= Matholwch =

Character in the Second Branch of the Mabinogi

Matholwch, King of Ireland, is a character in the Second Branch of the Mabinogi, the tale of Branwen ferch Llŷr.

The story opens with Bendigeidfran (Bran the Blessed), giant and king of Britain, sitting on a rock by the sea at Harlech and seeing the vessels of Matholwch approaching. Matholwch has come to ask for the hand of Bendigeidfran's sister Branwen in marriage. Bendigeidfran agrees to this, and a feast is held to celebrate the betrothal. While the feast is going on, Efnisien, a half-brother of Branwen and Bendigeidfran, arrives and asks why there were celebrations. On being told, he is furious that his half-sister has been given in marriage without his consent and vents his spleen by mutilating Matholwch's horses. Matholwch is deeply offended but is conciliated by Bran who gives him Pair Dadeni, a magical cauldron known as the cauldron of rebirth, which can bring the dead to life.
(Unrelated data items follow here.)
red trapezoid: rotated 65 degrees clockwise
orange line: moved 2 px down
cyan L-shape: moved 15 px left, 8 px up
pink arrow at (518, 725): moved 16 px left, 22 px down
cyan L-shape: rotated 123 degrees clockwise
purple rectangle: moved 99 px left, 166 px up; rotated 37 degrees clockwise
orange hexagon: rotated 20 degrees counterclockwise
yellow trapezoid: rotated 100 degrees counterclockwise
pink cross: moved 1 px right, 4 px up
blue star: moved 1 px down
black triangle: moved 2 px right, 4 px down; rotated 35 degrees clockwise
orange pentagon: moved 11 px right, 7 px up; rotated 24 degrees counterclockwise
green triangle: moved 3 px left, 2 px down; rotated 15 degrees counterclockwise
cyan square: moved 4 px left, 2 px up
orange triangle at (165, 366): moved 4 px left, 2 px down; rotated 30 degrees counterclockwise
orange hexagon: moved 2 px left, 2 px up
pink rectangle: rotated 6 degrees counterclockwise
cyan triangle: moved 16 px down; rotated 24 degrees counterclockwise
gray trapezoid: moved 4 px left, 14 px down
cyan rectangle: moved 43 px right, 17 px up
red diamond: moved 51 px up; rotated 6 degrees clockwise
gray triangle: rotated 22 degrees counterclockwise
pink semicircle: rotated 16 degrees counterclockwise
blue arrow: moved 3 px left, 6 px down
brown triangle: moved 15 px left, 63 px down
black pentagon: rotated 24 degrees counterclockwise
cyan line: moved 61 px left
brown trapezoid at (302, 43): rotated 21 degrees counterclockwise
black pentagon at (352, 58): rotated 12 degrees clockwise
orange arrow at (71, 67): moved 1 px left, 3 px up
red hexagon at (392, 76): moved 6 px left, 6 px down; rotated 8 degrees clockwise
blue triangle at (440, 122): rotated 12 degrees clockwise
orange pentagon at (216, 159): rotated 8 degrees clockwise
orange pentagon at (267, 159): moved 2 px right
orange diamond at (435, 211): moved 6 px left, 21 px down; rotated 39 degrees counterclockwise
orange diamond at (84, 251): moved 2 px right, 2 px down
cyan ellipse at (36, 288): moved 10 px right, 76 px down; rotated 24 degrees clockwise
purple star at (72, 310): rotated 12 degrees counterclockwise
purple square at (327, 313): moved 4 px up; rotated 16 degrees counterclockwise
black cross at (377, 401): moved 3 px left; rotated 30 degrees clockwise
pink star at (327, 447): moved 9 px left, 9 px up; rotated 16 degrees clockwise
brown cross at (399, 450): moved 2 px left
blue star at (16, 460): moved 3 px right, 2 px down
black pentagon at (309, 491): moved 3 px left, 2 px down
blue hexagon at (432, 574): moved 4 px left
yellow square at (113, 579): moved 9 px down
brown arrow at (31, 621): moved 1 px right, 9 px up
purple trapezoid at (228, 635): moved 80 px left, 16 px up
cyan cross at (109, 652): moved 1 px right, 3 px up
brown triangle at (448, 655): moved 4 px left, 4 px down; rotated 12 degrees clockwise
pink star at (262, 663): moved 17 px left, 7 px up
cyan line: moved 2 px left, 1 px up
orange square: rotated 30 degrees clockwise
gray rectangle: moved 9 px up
Once they are married, Matholwch treats Branwen cruelly and she is forced to work in the kitchens. Branwen tames a starling and gives it a message to carry across the Irish Sea to Bran, who sets out for Ireland to rescue her. When Matholwch sees the giant, he asks for peace and builds a house big enough for him. Matholwch agrees to give the kingdom to Gwern, his son by Branwen. The Irish lords do not like the idea, so they hide themselves in flour bags to attack the Welsh. Efnisien guesses what is happening and kills them by squeezing their heads inside the sacks, then throws Gwern into the fire.

In the ensuing war, all the Irish are killed save for five pregnant women who repopulate the island, while only seven of the Welsh survive to return home with Branwen, taking with them the severed head of Bendigeidfran. On landing in Wales at Aber Alaw Branwen dies of grief that so much destruction has been caused on her account.